Washington: A new study has examined that maternal diet during pregnancy and lactation may prime offspring for weight gain and obesity later in life.

The study conducted at Penn State College of Medicine suggested that obesity compromises the neurocircuits that control how the stomach and intestine work to regulate how much we eat, and that the time around pregnancy and lactation is important in the development of these circuits.

According to the study, in both human and laboratory studies, the offspring of mothers who were obese or consume a high-fat diet during pregnancy have been shown to be much more likely to be overweight and have weight-related problems such as metabolic syndrome, diabetes and heart disease later in life.

Kirsteen Browning, associate professor of neural and behavioral sciences, said that they found that parts of these reflexes were actually compromised even before they saw obesity and rats on the high-fat diet looked exactly the same as the control group rats in terms of weight, but their feeding reflexes were already beginning to be compromised.
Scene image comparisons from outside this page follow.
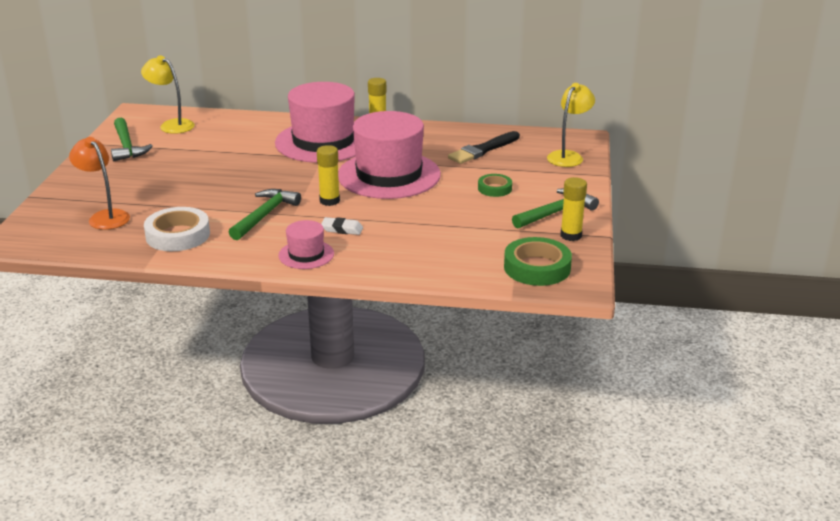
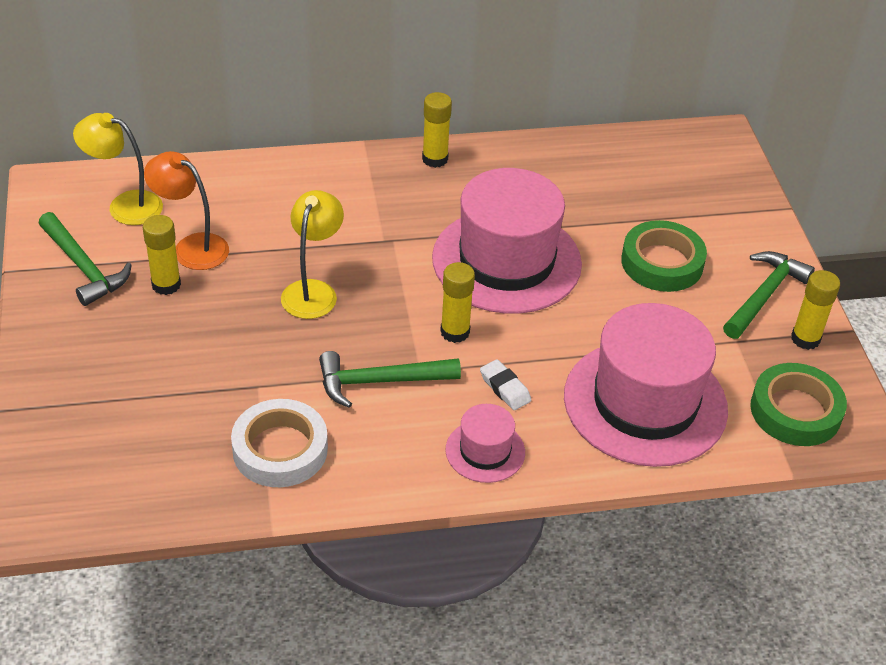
camera: 20 degrees left, 15 degrees up
orange lamp [69,137,130,230] -> orange lamp moved to [144,151,229,270]
green hammer [229,189,301,240] -> green hammer turned 105 degrees counterclockwise [319,351,461,408]
pink hat [275,82,356,163] -> pink hat moved to [564,303,728,467]
white eraser [321,217,363,235] -> white eraser turned 60 degrees clockwise [480,359,531,410]
black brush [448,131,520,164] -> none
green tape [478,174,512,197] -> green tape [621,220,707,292], size x1.71
yellow lamp [547,83,595,167] -> yellow lamp moved to [281,190,344,319]
none -> yellow glue stick [143,215,181,295]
Browning asserted that not all people who were obese had mothers who ate high-fat diets when they were pregnant, and not all mothers who ate high-fat diets will have obese children and it was just one more risk factor.

She added that the principle of 'calories in, calories out' for weight loss was incredibly oversimplified, and, clearly, telling people to eat less and move more was not getting the job accomplished.

The findings are published in the Journal of Physiology.